Held at Emirates Hospital in Bopolu recently, the one-day Training of Trainers (ToT) workshop brought together a cross-section of health sector actors, including nurses, midwives, laboratory technicians, pharmacists, physician assistants, accountants, hospital administrators, and local authorities.
The training focused on equipping participants with core competencies in financial accountability, managerial efficiency, and sustainability practices under the RDF model.
The workshop marks a preparatory milestone ahead of the official launch of the RDF/Community Pharmacy Scheme, a cost-recovery initiative that allows facilities to stock and resupply essential medicines through modest user contributions and transparent financial oversight.
Speaking during the training, Dr. Raphael O. Shamavu, National Coordinator of the RDF/Community Pharmacy Program, underscored the importance of local ownership in ensuring the initiative’s sustainability.
“This is a transformative model for health financing,” Dr. Shamavu said in his opening remarks. “It ensures access to affordable medicines while enabling facilities to sustain their supply. But success depends entirely on how responsibly we manage and protect it.”
He urged participants to view the initiative as a shared community responsibility, warning against the mismanagement that had led to past failures. “Think of the RDF as a newborn—fragile but full of potential. Let’s nurture it to prevent drug shortages in Gbarpolu.”

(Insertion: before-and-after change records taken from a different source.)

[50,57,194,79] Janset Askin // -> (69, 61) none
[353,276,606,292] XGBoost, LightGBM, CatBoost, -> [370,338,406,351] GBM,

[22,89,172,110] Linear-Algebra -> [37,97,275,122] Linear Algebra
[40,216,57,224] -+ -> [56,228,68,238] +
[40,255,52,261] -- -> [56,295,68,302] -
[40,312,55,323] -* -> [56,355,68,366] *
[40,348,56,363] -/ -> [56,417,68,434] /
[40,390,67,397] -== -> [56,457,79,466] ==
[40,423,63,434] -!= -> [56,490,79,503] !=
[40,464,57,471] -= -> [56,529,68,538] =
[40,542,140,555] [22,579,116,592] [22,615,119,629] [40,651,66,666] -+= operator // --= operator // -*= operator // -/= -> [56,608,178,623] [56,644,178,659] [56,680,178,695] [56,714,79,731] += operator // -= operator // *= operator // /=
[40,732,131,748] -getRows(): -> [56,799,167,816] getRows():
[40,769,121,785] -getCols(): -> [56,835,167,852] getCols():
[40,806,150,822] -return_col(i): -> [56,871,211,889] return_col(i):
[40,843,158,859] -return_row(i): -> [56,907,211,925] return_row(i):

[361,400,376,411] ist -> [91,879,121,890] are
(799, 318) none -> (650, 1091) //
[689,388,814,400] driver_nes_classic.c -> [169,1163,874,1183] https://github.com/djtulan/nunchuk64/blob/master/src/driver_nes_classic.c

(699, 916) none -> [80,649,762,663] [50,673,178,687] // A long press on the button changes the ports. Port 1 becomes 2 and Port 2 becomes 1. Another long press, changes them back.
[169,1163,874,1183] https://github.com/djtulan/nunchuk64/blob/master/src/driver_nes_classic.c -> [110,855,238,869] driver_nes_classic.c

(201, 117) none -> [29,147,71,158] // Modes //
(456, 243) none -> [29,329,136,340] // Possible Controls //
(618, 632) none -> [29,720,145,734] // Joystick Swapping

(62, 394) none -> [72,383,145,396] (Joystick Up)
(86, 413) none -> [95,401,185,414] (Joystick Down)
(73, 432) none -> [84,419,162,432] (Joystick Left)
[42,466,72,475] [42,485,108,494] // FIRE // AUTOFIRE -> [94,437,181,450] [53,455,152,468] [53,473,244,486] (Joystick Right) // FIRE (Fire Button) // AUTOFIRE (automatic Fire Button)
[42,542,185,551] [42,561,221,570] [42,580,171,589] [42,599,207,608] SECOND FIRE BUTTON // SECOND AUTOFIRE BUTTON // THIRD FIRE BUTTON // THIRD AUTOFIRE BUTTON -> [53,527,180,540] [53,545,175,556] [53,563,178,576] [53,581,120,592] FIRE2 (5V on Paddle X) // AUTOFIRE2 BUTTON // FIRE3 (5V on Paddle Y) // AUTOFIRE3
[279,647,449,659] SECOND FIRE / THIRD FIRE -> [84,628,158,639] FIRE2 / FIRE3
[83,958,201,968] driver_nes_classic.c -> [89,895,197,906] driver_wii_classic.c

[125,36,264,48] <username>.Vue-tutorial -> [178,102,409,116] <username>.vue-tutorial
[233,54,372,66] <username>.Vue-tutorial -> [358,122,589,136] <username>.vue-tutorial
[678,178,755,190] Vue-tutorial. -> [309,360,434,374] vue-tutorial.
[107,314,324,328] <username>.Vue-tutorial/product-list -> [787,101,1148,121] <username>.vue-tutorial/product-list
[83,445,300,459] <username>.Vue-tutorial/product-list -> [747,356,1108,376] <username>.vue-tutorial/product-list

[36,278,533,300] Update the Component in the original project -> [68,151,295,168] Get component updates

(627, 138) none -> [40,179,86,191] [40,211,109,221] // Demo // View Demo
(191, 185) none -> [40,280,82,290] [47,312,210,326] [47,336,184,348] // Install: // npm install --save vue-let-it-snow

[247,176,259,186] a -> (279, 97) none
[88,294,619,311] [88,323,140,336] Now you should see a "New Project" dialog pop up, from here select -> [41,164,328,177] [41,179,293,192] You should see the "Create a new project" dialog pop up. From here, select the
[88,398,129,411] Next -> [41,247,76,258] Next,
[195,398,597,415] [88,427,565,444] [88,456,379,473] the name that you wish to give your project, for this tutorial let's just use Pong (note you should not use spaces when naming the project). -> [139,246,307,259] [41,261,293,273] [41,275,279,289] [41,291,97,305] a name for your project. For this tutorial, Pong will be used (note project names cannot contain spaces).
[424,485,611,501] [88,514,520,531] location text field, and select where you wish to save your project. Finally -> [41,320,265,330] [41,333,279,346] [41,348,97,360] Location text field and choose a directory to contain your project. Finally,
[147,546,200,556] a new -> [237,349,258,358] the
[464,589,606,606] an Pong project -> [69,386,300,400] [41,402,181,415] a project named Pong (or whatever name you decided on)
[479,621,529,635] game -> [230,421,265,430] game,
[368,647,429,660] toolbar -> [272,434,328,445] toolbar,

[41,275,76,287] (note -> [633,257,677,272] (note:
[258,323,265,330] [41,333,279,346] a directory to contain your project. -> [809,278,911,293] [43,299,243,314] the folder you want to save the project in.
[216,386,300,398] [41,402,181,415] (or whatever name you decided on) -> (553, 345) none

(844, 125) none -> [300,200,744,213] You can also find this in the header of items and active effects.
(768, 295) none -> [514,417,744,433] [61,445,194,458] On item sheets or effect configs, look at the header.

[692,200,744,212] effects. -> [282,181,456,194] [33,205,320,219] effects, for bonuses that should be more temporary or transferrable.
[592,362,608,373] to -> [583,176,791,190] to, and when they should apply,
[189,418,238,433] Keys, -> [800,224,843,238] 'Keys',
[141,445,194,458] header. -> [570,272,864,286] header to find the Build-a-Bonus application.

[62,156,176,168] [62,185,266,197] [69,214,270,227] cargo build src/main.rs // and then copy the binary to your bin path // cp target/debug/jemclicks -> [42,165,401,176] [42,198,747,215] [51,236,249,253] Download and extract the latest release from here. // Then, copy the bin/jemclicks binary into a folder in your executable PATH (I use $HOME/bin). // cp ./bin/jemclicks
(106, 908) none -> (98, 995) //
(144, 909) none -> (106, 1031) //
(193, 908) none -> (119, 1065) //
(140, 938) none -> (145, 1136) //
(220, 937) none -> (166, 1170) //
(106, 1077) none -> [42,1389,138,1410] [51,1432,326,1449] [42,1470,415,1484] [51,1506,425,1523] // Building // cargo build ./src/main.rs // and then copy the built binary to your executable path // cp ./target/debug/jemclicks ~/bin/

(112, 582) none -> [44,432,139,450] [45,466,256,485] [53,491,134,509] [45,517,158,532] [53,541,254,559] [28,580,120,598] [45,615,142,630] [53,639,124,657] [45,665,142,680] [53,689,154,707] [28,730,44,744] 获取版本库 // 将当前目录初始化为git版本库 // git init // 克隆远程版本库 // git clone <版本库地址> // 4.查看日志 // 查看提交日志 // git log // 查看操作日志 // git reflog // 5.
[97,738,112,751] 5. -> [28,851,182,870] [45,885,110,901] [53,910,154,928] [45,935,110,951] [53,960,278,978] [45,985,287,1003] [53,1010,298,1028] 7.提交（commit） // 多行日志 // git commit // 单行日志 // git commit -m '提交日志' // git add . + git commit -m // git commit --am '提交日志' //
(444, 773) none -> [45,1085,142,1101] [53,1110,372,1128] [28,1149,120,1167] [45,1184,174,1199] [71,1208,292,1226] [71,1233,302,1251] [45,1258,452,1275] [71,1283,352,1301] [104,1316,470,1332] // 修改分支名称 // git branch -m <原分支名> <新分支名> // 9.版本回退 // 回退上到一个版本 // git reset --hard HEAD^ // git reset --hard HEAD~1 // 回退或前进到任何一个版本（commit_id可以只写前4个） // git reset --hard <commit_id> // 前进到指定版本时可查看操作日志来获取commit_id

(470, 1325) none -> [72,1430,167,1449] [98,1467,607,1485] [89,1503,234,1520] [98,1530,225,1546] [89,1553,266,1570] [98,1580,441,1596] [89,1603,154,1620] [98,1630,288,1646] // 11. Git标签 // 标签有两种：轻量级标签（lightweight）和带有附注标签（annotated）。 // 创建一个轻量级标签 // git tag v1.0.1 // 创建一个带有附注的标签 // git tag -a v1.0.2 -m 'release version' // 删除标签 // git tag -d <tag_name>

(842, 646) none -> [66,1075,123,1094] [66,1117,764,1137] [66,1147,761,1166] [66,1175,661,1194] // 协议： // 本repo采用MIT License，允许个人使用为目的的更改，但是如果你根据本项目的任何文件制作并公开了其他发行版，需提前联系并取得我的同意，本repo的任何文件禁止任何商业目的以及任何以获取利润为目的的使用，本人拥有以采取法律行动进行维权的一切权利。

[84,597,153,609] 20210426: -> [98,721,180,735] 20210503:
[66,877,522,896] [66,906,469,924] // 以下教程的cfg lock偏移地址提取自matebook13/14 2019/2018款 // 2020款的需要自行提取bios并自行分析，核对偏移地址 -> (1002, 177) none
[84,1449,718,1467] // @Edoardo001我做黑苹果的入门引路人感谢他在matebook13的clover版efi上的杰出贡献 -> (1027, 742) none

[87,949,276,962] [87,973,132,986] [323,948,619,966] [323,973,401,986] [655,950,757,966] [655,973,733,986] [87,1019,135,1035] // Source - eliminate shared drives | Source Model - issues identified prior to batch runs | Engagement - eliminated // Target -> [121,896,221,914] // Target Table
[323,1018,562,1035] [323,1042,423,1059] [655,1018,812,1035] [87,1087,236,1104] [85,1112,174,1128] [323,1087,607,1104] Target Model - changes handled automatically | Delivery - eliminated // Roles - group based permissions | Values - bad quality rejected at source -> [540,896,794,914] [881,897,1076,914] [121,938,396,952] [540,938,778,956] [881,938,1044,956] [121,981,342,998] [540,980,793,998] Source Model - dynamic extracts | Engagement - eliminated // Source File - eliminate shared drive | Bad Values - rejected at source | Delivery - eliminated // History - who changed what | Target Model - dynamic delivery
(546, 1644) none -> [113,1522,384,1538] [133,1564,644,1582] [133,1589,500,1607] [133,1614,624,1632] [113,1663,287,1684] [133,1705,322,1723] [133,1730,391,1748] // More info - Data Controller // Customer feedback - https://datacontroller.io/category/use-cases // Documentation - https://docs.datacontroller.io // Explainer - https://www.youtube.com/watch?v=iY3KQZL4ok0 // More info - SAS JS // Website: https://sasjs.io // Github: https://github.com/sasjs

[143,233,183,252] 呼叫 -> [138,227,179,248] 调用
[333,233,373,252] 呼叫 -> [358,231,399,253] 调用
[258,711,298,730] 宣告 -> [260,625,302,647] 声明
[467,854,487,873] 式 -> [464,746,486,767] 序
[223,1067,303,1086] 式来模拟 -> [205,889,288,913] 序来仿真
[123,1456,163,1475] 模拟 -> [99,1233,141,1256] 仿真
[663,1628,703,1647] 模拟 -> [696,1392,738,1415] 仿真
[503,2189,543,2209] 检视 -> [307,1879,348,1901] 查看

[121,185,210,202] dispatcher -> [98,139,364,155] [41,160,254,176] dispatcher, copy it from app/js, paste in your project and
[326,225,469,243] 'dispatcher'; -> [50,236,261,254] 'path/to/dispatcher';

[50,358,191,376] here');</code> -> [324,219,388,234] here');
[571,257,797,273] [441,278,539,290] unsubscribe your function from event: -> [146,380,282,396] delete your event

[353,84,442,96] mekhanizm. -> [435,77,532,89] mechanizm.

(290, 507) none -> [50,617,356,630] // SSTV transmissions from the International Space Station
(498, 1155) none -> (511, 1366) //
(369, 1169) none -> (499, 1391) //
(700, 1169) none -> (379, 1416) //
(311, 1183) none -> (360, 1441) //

For his part, Gbarpolu County Health Officer Dr. Kezelebah S. Goyah echoed those sentiments, highlighting the historical roots of the RDF system.
“This isn’t a new concept—it’s a revival,” Dr. Goyah said. “Before the civil war, RDFs helped keep our facilities stocked. Conflict and economic collapse disrupted that system. With donor support now receding, this is our chance to reclaim ownership and restore stability to our health services.”
He noted that the RDF/Community Pharmacy Scheme operates on a simple but effective principle: medications are sold at minimal cost, with revenues directly reinvested to restock supplies.
By placing communities at the center of the system, he said, it aims to prevent drug stockouts and improve service delivery, particularly in remote and underserved areas.
As Gbarpolu prepares to reintroduce the RDF across its health facilities, he believes that the training has laid a strong foundation for accountable and community-driven healthcare management.